Data extract section start

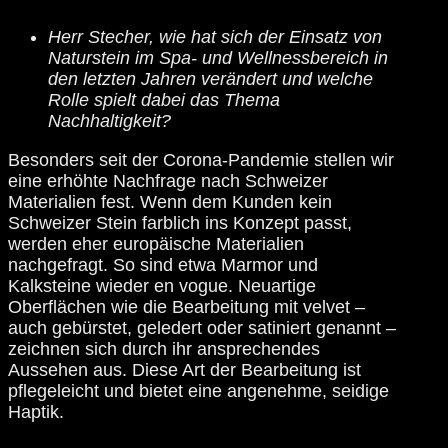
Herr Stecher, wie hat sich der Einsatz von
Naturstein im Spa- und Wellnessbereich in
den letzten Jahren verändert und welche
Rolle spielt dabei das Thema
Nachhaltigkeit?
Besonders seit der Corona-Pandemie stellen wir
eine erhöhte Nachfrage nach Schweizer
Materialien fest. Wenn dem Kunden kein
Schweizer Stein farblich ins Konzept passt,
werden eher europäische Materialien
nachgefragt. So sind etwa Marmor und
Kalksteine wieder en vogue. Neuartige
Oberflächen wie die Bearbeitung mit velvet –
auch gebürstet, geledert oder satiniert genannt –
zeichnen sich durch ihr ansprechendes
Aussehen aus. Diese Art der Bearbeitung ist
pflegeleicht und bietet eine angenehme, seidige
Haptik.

Data extract section end
Data extract section start

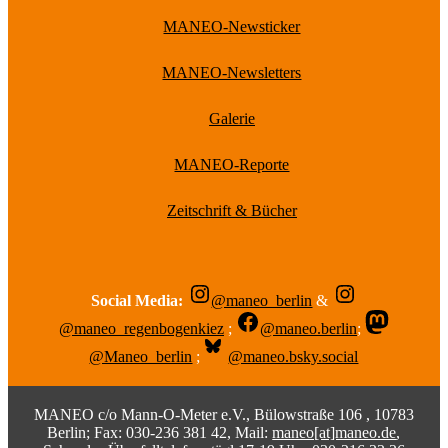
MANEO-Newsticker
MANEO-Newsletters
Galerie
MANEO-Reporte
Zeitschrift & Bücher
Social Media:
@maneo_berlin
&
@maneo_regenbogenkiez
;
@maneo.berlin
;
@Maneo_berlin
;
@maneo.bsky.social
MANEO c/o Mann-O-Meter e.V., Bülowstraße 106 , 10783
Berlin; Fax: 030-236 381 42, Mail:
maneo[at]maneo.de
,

Data extract section end
Data extract section start

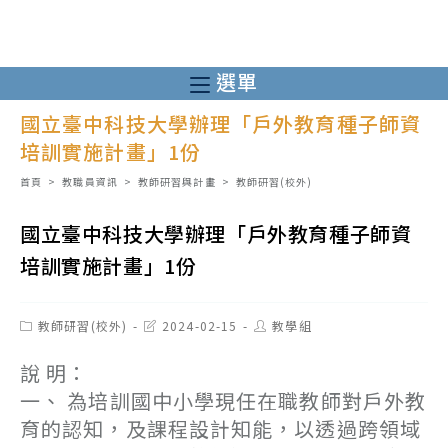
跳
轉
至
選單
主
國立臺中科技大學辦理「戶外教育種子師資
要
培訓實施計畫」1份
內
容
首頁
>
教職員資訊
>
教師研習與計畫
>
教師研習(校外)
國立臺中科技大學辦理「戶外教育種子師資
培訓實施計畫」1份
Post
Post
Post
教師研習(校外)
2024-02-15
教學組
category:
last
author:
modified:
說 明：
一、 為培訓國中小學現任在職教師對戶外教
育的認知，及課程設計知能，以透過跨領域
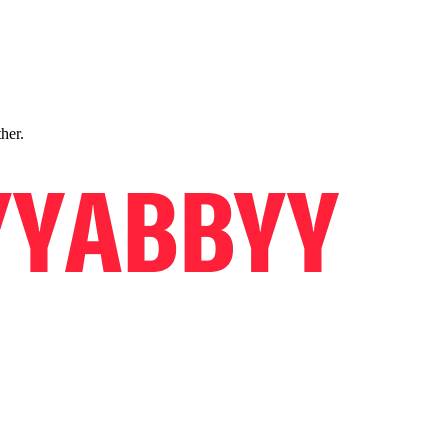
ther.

Data extract section end

The lines above from the one with "Herr Stecher, wie hat sich der Einsatz von" through the one with "Schweizer Stein farblich" are to be duplicated exactly, ends included, with nothing added.

- _Exercise solution_
Herr Stecher, wie hat sich der Einsatz von
Naturstein im Spa- und Wellnessbereich in
den letzten Jahren verändert und welche
Rolle spielt dabei das Thema
Nachhaltigkeit?
Besonders seit der Corona-Pandemie stellen wir
eine erhöhte Nachfrage nach Schweizer
Materialien fest. Wenn dem Kunden kein
Schweizer Stein farblich ins Konzept passt,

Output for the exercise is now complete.